Abstract:
Seizure disorders debilitate more than 65,000,000 people worldwide, with temporal lobe epilepsy (TLE) being the most common form. Previous studies have shown that transplantation of GABA-releasing cells results in suppression of seizures in epileptic mice. Derivation of interneurons from human pluripotent stem cells (hPSCs) has been reported, pointing to clinical translation of quality-controlled human cell sources that can enhance inhibitory drive and restore host circuitry. In this study, we demonstrate that hPSC-derived maturing GABAergic interneurons (mGINs) migrate extensively and integrate into dysfunctional circuitry of the epileptic mouse brain. Using optogenetic approaches, we find that grafted mGINs generate inhibitory postsynaptic responses in host hippocampal neurons. Importantly, even before acquiring full electrophysiological maturation, grafted neurons were capable of suppressing seizures and ameliorating behavioral abnormalities such as cognitive deficits, aggressiveness, and hyperactivity. These results provide support for the potential of hPSC-derived mGIN for restorative cell therapy for epilepsy.
Some Salient Discussions:
- The paper reports that the stem cell derived neurons homes in CA3, CA1 & DG, whereas prior work from our department reported significant localisation in the DG. Host immunity could play a role, as the latter was done on relatively immuno-competent rats.

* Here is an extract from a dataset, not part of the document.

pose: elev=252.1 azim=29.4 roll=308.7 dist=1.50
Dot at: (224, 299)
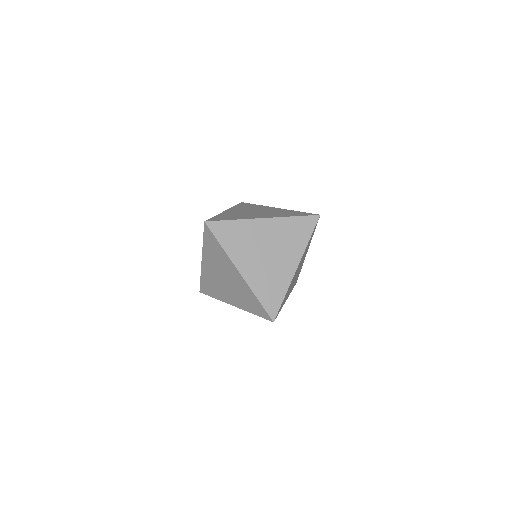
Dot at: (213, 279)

- Could developmental/maturational changes in channel rhodopsin impact the results of Optogenetic stimulation experiments reported in the paper?
- Is immaturity of the stem-cell derived GABA neurons the critical factor in the success of this approach?
- The immunosuppression of rats described in the study could have contributed to the success of the approach, but may add further challenges in the clinical setting as well as the pathogenesis of Epilepsy.